Print all of the data exactly as written.

=====

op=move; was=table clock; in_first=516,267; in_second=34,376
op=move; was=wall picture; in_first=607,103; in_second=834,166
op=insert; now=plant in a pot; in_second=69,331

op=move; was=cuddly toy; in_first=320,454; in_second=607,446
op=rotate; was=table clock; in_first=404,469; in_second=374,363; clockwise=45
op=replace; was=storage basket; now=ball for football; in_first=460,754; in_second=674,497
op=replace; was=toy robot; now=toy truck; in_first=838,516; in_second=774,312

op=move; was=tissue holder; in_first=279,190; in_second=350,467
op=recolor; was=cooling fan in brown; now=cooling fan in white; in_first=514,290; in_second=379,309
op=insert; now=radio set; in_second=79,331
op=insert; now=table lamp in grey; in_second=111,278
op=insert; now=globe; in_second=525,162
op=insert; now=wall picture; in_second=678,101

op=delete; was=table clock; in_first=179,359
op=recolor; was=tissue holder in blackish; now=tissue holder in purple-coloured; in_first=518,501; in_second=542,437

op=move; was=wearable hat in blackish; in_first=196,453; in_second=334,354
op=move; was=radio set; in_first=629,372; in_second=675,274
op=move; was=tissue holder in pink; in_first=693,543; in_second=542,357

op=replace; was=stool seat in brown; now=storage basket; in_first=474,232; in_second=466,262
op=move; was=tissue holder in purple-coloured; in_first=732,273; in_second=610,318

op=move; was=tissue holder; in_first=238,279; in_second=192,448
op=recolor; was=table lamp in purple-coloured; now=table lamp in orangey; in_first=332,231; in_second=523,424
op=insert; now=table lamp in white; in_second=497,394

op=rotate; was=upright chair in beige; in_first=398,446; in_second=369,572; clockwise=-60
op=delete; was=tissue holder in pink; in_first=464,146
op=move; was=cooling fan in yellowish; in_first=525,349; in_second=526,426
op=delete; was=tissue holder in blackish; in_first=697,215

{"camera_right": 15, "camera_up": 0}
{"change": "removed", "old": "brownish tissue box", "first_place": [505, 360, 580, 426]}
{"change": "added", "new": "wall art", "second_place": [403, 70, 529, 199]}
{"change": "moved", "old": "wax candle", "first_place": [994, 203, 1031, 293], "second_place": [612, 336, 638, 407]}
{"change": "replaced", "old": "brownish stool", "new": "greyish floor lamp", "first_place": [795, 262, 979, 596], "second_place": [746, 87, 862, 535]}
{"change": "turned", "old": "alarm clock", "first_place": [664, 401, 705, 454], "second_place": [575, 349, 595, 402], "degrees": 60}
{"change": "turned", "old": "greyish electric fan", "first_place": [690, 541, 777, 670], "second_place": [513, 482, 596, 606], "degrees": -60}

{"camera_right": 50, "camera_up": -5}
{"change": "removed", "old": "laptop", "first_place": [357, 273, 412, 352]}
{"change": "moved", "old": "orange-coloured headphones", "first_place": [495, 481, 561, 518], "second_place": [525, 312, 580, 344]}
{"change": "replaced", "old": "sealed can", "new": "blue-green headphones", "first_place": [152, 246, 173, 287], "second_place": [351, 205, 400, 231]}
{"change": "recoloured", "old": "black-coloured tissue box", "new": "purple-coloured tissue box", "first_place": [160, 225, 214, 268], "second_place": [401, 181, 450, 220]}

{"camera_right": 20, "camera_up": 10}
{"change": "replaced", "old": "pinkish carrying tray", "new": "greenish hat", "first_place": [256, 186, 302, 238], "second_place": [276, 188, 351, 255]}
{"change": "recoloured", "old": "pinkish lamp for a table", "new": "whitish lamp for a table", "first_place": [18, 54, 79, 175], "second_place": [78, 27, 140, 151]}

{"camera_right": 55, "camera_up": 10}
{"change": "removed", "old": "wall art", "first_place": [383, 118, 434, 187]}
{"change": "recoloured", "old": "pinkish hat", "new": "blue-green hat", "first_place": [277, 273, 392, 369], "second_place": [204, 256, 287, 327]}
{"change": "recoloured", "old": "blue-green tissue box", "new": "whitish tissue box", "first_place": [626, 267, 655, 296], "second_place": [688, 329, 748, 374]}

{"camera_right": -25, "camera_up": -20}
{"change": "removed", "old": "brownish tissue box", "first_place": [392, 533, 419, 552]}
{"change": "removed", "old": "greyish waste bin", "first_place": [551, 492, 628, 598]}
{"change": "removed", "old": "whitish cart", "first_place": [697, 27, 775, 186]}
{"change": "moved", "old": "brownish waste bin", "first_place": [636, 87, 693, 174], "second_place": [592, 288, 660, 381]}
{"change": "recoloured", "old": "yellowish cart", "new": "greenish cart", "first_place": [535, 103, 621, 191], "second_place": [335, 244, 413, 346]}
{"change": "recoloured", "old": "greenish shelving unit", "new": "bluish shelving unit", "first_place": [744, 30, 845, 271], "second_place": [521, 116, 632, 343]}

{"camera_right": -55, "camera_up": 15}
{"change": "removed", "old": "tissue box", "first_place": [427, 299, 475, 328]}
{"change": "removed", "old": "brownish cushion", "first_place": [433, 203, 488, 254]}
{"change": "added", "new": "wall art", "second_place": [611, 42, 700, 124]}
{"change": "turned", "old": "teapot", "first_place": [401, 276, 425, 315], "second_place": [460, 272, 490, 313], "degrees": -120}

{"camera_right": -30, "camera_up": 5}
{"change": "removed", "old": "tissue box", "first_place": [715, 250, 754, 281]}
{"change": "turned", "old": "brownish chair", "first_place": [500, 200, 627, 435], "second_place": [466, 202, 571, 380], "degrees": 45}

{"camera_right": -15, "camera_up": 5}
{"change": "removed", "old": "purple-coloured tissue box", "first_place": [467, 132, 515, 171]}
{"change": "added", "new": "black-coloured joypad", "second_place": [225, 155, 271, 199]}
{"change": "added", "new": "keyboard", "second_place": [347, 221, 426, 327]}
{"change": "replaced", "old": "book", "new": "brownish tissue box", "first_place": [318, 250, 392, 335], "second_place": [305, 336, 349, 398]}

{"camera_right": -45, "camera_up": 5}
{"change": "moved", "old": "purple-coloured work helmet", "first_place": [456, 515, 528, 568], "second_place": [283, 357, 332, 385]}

=====

WRITTEN RESPONSE:
op=move; was=table clock; in_first=516,267; in_second=34,376
op=move; was=wall picture; in_first=607,103; in_second=834,166
op=insert; now=plant in a pot; in_second=69,331

op=move; was=cuddly toy; in_first=320,454; in_second=607,446
op=rotate; was=table clock; in_first=404,469; in_second=374,363; clockwise=45
op=replace; was=storage basket; now=ball for football; in_first=460,754; in_second=674,497
op=replace; was=toy robot; now=toy truck; in_first=838,516; in_second=774,312

op=move; was=tissue holder; in_first=279,190; in_second=350,467
op=recolor; was=cooling fan in brown; now=cooling fan in white; in_first=514,290; in_second=379,309
op=insert; now=radio set; in_second=79,331
op=insert; now=table lamp in grey; in_second=111,278
op=insert; now=globe; in_second=525,162
op=insert; now=wall picture; in_second=678,101

op=delete; was=table clock; in_first=179,359
op=recolor; was=tissue holder in blackish; now=tissue holder in purple-coloured; in_first=518,501; in_second=542,437

op=move; was=wearable hat in blackish; in_first=196,453; in_second=334,354
op=move; was=radio set; in_first=629,372; in_second=675,274
op=move; was=tissue holder in pink; in_first=693,543; in_second=542,357

op=replace; was=stool seat in brown; now=storage basket; in_first=474,232; in_second=466,262
op=move; was=tissue holder in purple-coloured; in_first=732,273; in_second=610,318

op=move; was=tissue holder; in_first=238,279; in_second=192,448
op=recolor; was=table lamp in purple-coloured; now=table lamp in orangey; in_first=332,231; in_second=523,424
op=insert; now=table lamp in white; in_second=497,394

op=rotate; was=upright chair in beige; in_first=398,446; in_second=369,572; clockwise=-60
op=delete; was=tissue holder in pink; in_first=464,146
op=move; was=cooling fan in yellowish; in_first=525,349; in_second=526,426
op=delete; was=tissue holder in blackish; in_first=697,215

{"camera_right": 15, "camera_up": 0}
{"change": "removed", "old": "brownish tissue box", "first_place": [505, 360, 580, 426]}
{"change": "added", "new": "wall art", "second_place": [403, 70, 529, 199]}
{"change": "moved", "old": "wax candle", "first_place": [994, 203, 1031, 293], "second_place": [612, 336, 638, 407]}
{"change": "replaced", "old": "brownish stool", "new": "greyish floor lamp", "first_place": [795, 262, 979, 596], "second_place": [746, 87, 862, 535]}
{"change": "turned", "old": "alarm clock", "first_place": [664, 401, 705, 454], "second_place": [575, 349, 595, 402], "degrees": 60}
{"change": "turned", "old": "greyish electric fan", "first_place": [690, 541, 777, 670], "second_place": [513, 482, 596, 606], "degrees": -60}

{"camera_right": 50, "camera_up": -5}
{"change": "removed", "old": "laptop", "first_place": [357, 273, 412, 352]}
{"change": "moved", "old": "orange-coloured headphones", "first_place": [495, 481, 561, 518], "second_place": [525, 312, 580, 344]}
{"change": "replaced", "old": "sealed can", "new": "blue-green headphones", "first_place": [152, 246, 173, 287], "second_place": [351, 205, 400, 231]}
{"change": "recoloured", "old": "black-coloured tissue box", "new": "purple-coloured tissue box", "first_place": [160, 225, 214, 268], "second_place": [401, 181, 450, 220]}

{"camera_right": 20, "camera_up": 10}
{"change": "replaced", "old": "pinkish carrying tray", "new": "greenish hat", "first_place": [256, 186, 302, 238], "second_place": [276, 188, 351, 255]}
{"change": "recoloured", "old": "pinkish lamp for a table", "new": "whitish lamp for a table", "first_place": [18, 54, 79, 175], "second_place": [78, 27, 140, 151]}

{"camera_right": 55, "camera_up": 10}
{"change": "removed", "old": "wall art", "first_place": [383, 118, 434, 187]}
{"change": "recoloured", "old": "pinkish hat", "new": "blue-green hat", "first_place": [277, 273, 392, 369], "second_place": [204, 256, 287, 327]}
{"change": "recoloured", "old": "blue-green tissue box", "new": "whitish tissue box", "first_place": [626, 267, 655, 296], "second_place": [688, 329, 748, 374]}

{"camera_right": -25, "camera_up": -20}
{"change": "removed", "old": "brownish tissue box", "first_place": [392, 533, 419, 552]}
{"change": "removed", "old": "greyish waste bin", "first_place": [551, 492, 628, 598]}
{"change": "removed", "old": "whitish cart", "first_place": [697, 27, 775, 186]}
{"change": "moved", "old": "brownish waste bin", "first_place": [636, 87, 693, 174], "second_place": [592, 288, 660, 381]}
{"change": "recoloured", "old": "yellowish cart", "new": "greenish cart", "first_place": [535, 103, 621, 191], "second_place": [335, 244, 413, 346]}
{"change": "recoloured", "old": "greenish shelving unit", "new": "bluish shelving unit", "first_place": [744, 30, 845, 271], "second_place": [521, 116, 632, 343]}

{"camera_right": -55, "camera_up": 15}
{"change": "removed", "old": "tissue box", "first_place": [427, 299, 475, 328]}
{"change": "removed", "old": "brownish cushion", "first_place": [433, 203, 488, 254]}
{"change": "added", "new": "wall art", "second_place": [611, 42, 700, 124]}
{"change": "turned", "old": "teapot", "first_place": [401, 276, 425, 315], "second_place": [460, 272, 490, 313], "degrees": -120}

{"camera_right": -30, "camera_up": 5}
{"change": "removed", "old": "tissue box", "first_place": [715, 250, 754, 281]}
{"change": "turned", "old": "brownish chair", "first_place": [500, 200, 627, 435], "second_place": [466, 202, 571, 380], "degrees": 45}

{"camera_right": -15, "camera_up": 5}
{"change": "removed", "old": "purple-coloured tissue box", "first_place": [467, 132, 515, 171]}
{"change": "added", "new": "black-coloured joypad", "second_place": [225, 155, 271, 199]}
{"change": "added", "new": "keyboard", "second_place": [347, 221, 426, 327]}
{"change": "replaced", "old": "book", "new": "brownish tissue box", "first_place": [318, 250, 392, 335], "second_place": [305, 336, 349, 398]}

{"camera_right": -45, "camera_up": 5}
{"change": "moved", "old": "purple-coloured work helmet", "first_place": [456, 515, 528, 568], "second_place": [283, 357, 332, 385]}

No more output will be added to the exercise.